Macron nous conseille d’aimer qui on veut. Excuse-moi, mais d’abord, tout le monde te déteste alors ferme-la et ensuite, on ne t’a pas attendu pour aimer qui on voulait, mon chou. Le problème n’est pas vraiment qu’il est interdit d’aimer, mais qu’on soit obligé de se cacher pour le faire sous peine de discrimination ou de se faire casser la gueule. Schiappa, elle, a dû le comprendre, puisqu’elle propose de mettre des flics partout. Alors. Comment dire. Primo, on ne veut pas de flics, les flics c’est fasciste et ça sert à faire respecter l’ordre bourgeois, qui en l’occurrence est homophobe, donc je ne vois pas bien comment ça pourrait améliorer quoi que ce soit. Deuxio, ça réduit l’homophobie à des comportements individuels que l’on pourrait traquer et punir, d’ailleurs c’est bien connu, on a éradiqué le racisme en le rendant illégal et en punissant les individus racistes, alors ça devrait marcher pareil pour l’homophobie, non ? Alors ma petite Marlène, tes flics, tu les remballes et tu les gardes pour tes romans pornos, c’est un bon filon, il y a plein de gens que l’uniforme et les grosses matraques font bander.

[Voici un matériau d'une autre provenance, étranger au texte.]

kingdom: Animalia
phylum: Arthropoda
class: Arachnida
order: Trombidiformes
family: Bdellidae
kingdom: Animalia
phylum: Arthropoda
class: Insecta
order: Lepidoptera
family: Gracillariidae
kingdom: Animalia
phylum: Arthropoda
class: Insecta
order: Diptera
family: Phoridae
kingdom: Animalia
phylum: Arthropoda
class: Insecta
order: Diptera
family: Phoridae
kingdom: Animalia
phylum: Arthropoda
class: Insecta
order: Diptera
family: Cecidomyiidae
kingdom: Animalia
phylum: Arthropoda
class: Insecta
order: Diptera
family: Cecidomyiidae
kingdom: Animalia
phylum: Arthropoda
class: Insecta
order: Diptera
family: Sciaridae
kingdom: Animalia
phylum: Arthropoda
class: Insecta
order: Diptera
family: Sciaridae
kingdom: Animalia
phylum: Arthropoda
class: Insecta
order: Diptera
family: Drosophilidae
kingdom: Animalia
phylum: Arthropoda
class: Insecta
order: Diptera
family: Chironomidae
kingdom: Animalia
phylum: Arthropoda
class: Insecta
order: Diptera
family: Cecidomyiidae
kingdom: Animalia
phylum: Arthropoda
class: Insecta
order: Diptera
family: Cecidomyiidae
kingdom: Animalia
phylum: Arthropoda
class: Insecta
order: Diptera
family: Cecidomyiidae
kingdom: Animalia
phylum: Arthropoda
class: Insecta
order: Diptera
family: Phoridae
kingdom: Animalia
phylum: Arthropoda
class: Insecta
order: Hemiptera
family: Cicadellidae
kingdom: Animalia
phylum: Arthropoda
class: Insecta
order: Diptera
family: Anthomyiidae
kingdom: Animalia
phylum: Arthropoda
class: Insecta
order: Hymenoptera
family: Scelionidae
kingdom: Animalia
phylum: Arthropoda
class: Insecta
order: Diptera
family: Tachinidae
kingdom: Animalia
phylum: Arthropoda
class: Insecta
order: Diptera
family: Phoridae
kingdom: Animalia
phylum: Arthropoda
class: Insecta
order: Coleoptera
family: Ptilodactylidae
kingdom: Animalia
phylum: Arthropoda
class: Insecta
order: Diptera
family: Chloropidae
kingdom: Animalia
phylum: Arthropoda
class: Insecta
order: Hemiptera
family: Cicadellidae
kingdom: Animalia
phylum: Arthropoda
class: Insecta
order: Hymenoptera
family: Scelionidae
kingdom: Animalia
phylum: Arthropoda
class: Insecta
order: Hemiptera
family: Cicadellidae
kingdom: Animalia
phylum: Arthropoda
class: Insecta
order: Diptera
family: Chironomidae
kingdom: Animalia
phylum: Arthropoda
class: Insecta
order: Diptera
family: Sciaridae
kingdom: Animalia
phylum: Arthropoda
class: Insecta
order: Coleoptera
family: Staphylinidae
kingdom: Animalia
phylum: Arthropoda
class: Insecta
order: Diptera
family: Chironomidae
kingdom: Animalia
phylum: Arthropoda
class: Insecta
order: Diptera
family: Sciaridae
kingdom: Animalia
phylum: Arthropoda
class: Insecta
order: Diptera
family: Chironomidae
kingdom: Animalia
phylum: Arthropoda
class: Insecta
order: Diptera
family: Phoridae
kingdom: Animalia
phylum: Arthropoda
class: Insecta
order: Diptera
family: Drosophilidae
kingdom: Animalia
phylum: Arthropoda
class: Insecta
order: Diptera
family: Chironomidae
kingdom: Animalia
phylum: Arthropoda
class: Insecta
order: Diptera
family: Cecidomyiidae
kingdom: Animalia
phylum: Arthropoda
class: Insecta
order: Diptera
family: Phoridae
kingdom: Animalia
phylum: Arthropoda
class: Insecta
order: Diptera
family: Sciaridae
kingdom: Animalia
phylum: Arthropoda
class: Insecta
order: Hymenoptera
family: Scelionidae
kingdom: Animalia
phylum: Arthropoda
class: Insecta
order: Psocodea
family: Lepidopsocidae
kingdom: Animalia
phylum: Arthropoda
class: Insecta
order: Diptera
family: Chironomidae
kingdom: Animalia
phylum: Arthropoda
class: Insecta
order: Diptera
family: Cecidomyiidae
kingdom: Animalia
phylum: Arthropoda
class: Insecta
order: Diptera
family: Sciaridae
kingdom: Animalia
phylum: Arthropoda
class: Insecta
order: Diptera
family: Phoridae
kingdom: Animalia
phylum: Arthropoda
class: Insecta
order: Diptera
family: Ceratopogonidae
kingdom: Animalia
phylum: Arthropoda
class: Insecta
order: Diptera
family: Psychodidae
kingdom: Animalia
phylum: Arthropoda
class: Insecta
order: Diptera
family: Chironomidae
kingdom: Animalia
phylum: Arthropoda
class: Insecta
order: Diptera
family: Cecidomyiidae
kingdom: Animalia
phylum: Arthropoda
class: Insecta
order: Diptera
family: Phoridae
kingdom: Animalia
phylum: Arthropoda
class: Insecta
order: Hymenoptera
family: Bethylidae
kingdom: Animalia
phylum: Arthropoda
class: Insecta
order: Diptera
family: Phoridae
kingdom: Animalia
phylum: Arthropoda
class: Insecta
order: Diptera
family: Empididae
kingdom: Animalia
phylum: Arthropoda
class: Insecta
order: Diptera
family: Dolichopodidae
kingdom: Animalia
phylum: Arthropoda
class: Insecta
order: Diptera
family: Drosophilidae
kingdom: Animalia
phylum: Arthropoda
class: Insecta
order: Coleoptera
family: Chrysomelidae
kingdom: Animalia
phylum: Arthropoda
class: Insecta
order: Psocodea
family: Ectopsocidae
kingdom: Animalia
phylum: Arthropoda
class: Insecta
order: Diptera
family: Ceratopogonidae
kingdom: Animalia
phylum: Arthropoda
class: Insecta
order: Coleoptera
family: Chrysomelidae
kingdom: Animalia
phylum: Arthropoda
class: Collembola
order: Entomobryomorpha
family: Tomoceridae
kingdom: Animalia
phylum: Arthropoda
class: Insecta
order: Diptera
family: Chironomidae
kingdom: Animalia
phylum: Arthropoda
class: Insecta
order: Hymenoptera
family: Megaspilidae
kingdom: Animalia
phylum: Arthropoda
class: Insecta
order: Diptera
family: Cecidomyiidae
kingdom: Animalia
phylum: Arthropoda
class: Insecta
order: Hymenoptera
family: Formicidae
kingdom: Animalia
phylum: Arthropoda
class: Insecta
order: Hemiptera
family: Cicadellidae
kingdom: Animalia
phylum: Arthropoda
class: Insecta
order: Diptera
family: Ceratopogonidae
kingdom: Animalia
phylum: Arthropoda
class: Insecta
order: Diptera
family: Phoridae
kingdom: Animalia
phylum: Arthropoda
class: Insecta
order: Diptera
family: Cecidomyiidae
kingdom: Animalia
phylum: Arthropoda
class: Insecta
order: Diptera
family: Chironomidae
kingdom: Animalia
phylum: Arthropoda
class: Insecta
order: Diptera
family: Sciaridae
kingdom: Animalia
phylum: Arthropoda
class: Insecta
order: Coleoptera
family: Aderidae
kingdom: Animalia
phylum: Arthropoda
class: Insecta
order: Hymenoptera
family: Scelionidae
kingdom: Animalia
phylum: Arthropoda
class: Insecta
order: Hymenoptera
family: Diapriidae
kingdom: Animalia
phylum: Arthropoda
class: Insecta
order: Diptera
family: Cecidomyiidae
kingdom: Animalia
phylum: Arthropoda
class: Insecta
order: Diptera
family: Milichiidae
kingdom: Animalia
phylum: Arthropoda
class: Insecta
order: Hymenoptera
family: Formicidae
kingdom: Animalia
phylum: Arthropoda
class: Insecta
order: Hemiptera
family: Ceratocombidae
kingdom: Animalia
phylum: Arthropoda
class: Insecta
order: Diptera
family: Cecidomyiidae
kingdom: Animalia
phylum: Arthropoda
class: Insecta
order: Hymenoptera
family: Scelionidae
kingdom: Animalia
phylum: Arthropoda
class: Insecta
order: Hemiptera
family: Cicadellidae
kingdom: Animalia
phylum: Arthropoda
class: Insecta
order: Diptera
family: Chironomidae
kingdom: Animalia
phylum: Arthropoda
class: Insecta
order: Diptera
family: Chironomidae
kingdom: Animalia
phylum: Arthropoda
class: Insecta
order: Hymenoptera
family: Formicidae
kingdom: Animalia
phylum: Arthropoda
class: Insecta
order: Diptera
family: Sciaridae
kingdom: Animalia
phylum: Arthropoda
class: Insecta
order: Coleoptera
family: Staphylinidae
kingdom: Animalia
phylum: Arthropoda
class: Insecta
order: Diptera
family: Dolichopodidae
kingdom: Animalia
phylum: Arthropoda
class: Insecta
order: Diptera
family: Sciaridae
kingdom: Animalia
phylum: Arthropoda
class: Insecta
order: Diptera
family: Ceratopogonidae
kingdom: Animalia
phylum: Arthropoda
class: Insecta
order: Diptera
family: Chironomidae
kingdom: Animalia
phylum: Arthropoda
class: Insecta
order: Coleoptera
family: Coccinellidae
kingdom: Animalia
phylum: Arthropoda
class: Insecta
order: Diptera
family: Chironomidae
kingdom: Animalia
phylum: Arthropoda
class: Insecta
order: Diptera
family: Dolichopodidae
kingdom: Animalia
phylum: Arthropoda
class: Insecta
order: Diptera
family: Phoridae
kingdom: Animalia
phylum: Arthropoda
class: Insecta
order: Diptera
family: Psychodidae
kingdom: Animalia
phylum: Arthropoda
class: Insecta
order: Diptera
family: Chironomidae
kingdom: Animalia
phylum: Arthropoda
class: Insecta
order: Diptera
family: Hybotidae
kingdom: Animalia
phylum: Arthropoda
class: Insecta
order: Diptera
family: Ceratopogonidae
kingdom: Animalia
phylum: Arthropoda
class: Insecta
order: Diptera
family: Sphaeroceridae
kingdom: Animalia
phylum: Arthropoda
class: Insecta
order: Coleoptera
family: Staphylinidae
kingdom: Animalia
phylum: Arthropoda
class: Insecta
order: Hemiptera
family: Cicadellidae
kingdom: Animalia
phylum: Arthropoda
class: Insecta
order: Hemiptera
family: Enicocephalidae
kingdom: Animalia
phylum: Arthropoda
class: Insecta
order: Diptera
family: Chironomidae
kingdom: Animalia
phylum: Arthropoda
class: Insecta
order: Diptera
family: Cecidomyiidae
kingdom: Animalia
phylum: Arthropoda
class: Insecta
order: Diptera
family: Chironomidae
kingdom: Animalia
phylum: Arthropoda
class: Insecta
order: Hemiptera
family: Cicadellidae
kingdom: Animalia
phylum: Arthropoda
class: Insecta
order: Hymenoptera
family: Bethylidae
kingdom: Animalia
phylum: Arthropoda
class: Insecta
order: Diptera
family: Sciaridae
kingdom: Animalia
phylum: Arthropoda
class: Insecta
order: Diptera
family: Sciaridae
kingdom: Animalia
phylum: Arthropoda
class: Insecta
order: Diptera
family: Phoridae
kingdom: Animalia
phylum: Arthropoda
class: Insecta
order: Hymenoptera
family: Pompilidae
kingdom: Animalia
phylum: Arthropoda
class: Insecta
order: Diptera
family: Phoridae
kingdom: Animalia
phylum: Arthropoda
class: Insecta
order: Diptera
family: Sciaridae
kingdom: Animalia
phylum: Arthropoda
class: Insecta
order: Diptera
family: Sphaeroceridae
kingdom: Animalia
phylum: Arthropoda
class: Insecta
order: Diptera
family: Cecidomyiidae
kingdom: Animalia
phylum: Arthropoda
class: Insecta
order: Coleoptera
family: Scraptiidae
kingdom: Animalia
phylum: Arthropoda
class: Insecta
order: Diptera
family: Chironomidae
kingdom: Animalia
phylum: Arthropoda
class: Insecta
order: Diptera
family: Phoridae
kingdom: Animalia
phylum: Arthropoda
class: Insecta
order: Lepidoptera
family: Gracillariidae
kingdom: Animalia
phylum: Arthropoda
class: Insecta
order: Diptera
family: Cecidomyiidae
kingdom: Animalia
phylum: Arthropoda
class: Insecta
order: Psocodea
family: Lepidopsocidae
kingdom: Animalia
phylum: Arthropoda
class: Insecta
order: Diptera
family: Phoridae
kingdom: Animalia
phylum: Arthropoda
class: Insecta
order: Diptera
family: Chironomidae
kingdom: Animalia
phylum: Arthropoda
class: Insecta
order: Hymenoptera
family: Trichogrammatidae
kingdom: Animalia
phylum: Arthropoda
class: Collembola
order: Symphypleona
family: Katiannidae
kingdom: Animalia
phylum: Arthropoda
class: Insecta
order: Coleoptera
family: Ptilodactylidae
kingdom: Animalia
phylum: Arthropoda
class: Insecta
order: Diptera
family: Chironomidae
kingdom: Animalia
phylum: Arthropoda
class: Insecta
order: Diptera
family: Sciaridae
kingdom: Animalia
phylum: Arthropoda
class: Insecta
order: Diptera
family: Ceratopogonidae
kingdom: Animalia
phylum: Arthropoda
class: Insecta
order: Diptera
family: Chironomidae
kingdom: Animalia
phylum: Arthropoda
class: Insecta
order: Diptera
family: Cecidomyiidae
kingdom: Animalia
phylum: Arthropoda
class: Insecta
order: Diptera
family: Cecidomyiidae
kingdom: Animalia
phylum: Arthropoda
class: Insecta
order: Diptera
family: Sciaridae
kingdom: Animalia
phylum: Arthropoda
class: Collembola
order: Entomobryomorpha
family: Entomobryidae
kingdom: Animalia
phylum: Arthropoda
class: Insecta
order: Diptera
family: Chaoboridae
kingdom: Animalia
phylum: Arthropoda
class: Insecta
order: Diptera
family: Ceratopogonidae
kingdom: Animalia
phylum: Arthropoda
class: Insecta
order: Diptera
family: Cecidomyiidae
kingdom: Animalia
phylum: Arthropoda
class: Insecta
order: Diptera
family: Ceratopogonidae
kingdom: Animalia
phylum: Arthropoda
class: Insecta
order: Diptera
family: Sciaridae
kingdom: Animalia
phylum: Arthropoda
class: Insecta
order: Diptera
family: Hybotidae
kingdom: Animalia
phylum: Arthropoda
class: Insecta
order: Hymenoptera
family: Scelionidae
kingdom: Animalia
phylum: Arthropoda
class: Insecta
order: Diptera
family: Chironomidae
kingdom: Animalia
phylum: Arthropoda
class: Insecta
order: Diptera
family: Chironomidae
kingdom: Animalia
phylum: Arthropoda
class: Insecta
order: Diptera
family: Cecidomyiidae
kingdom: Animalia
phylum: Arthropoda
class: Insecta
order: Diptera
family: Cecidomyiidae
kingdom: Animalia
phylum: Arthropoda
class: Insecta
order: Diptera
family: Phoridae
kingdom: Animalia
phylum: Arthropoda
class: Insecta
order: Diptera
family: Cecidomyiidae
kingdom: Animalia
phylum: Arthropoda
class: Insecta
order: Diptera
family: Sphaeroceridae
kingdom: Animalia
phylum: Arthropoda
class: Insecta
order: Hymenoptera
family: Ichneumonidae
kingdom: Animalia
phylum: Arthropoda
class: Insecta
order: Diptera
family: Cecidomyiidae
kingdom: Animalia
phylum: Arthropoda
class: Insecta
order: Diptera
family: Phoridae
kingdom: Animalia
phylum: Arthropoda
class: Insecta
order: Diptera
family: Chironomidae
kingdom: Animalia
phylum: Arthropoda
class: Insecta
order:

Pécresse et plein d’autres nous proposent la main sur le cœur de défendre nos droits. C’est gentil, mais outre que ces tartuffes ont historiquement toujours voté contre nos droits quand il était question de les étendre, je ne crois pas que le problème se situe fondamentalement sur le terrain du droit. Bien sûr, il manque encore la PMA pour toutes, le changement de prénom facilité pour les transgenres, l’interdiction des thérapies de conversion, et plein d’autres choses encore qui amélioreraient ponctuellement le quotidien des gens. Mais ce que je veux dire, c’est que le principal problème auquel tous les LGBT font face, c’est la stigmatisation et la discrimination : dans l’espace public, en famille, sur le lieu de travail, dans l’accès au logement, etc. Or cette discrimination est déjà punie dans le droit français. Qu’est-ce que vous voulez faire de plus sur ce terrain-là ?

Même des candidats honnêtes et remplis de bonne volonté sont souvent à côté de la plaque. « Garantir l’intégrité physique et morale des enfants intersexu·é·s », ça en jette mais c’est vague et concrètement ça ne veut rien dire si on ne dit pas par quels moyens. « Garantir des recherches universitaires sur ces sujets », c’est de bonne guerre parce que ça vise directement Pécresse mais ça reste assez limité en terme d’impact sur ma vie quotidienne. « Garantir la reconnaissance des couples homoparentaux par l’administration », c’est déjà le cas depuis 2013 même si en pratique, les individus qui font tourner le mammouth sont parfois un peu réticents à changer leurs habitudes. « Financer des formations pour lutter contre les discriminations au travail », c’est un grand oui bien sûr, mais j’ai une croyance assez limitée en l’efficacité à grande échelle de ce genre de mesure. Si c’est aussi efficace que les stages de récupération de points pour le permis de conduire…

Non, la seule mesure efficace, on la connait tous, serait de changer les mentalités, changer l’image même de l’homosexualité. On l’a fait pour la cigarette, qui est passée en cinquante ans d’accessoire cool et indispensable à truc ringard qui pue et qui donne le cancer ; mais ça demande des campagnes de prévention massives, des interventions en milieu scolaire, des lois radicales, et un putain de courage politique, parce que oui, changer les habitudes de la population, même si on a de bons arguments pour le faire, même si c’est pour aller dans le sens du progrès, ce n’est pas populaire. Et franchement, vu les tempêtes de merde qu’on se tape dès qu’une association placarde des affiches un peu explicites dans les rues ou qu’un manuel pédagogique parle d’homosexualité au collège ou au lycée, je ne crois pas qu’il y ait à l’heure actuelle un·e seul·e politique qui serait capable de mener un tel programme.